Directions for this task »
Can you return each line of text from the items below verbatim, leaving the pictures out?

Data supplied below:

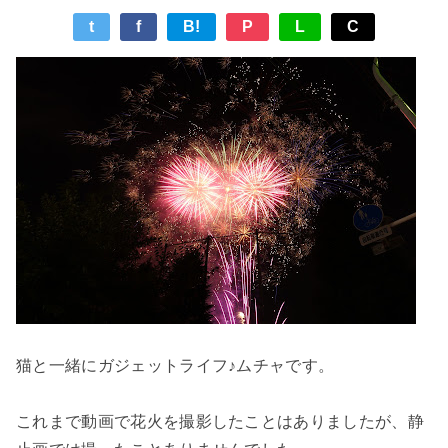
t
f
B!
P
L
C
猫と一緒にガジェットライフ♪ムチャです。
これまで動画で花火を撮影したことはありましたが、静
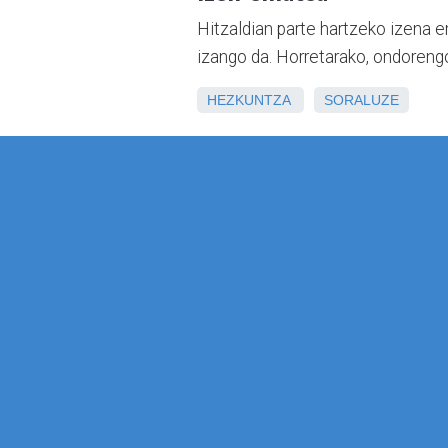
Hitzaldian parte hartzeko izena 
izango da. Horretarako, ondoreng
HEZKUNTZA
SORALUZE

End of Data supplied.

Solved exercise »
t
f
B!
P
L
C
猫と一緒にガジェットライフ♪ムチャです。
これまで動画で花火を撮影したことはありましたが、静
Hitzaldian parte hartzeko izena 
izango da. Horretarako, ondoreng
HEZKUNTZA
SORALUZE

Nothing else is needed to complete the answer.